When Labelers Stay Silent: The Power of Ties in Cost-Effective Preference Learning

Standard preference alignment relies on a binary forced-choice paradigm, assuming definitive preferences for all pairs. However, we find that indistinguishable pairs are prevalent even in standard benchmarks, where quality differences of two responses often fall below the labeler's discriminative resolution limit. Forcing a choice in such cases could inject significant noise that undermines policy optimization. In this work, we propose a silent-aware framework that introduces a principled way to allow annotators to stay silent (i.e., express ties) and then explicitly model these ties during optimization.

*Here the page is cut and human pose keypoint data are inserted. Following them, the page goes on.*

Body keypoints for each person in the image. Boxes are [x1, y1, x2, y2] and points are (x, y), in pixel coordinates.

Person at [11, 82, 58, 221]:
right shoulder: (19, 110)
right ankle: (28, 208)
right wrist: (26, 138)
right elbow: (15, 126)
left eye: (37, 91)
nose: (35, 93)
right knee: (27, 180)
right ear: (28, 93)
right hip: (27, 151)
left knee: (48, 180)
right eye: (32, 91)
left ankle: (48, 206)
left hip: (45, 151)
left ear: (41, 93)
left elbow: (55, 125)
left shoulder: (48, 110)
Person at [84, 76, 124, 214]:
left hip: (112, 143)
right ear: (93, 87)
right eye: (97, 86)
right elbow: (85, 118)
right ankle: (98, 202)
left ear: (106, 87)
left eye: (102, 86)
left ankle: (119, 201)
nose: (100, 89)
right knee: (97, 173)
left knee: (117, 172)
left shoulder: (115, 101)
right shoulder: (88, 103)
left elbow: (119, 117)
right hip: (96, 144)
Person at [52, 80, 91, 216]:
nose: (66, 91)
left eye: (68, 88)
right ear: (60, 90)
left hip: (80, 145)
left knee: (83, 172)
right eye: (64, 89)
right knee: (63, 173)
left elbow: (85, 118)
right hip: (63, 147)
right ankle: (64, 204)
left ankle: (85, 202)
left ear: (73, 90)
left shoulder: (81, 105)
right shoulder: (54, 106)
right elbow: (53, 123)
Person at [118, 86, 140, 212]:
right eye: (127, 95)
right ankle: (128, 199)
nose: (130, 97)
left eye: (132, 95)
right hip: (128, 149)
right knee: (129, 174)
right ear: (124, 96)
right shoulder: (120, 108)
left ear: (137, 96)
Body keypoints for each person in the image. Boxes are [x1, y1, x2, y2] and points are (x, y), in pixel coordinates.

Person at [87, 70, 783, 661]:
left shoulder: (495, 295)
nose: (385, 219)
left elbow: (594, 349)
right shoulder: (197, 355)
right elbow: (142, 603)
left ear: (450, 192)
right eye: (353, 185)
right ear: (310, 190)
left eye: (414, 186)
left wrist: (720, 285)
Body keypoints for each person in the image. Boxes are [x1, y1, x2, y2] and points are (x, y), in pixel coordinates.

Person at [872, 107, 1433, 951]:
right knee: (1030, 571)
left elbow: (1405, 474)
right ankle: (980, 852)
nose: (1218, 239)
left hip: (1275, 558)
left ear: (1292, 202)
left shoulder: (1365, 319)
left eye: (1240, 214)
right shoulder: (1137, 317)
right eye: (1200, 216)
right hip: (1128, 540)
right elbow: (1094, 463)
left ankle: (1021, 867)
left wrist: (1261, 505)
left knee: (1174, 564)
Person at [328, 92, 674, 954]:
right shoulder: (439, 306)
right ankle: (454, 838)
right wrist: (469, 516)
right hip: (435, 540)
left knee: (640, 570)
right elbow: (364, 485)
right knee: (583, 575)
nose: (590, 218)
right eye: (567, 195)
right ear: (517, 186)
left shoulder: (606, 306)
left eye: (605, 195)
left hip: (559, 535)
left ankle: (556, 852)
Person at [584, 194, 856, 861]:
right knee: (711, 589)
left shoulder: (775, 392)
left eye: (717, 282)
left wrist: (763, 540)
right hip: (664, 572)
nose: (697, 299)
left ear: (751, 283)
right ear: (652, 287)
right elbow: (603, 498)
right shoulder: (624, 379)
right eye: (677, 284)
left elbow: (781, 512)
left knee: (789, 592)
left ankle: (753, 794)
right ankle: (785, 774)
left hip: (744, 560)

Our findings reveal a compelling phenomenon: when ties are properly modeled, supervision from small models yields alignment surpassing that of forced-choice LLMs or human experts. This discovery highlights a cost-effective path for alignment: respecting a labeler’s resolution limit is more critical than increasing its capability, while simultaneously unlocking the latent value in existing benchmarks by properly modeling inherent tie signals without requiring any re-labeling effort. To leverage these signals, we propose several optimization objectives to drive the policy toward high-reward regions while mitigating unreliable updates that lead to arbitrary distribution shifts. Our approaches significantly surpass conventional alignment performance, consistently outperforming the strongest available baselines across diverse benchmarks.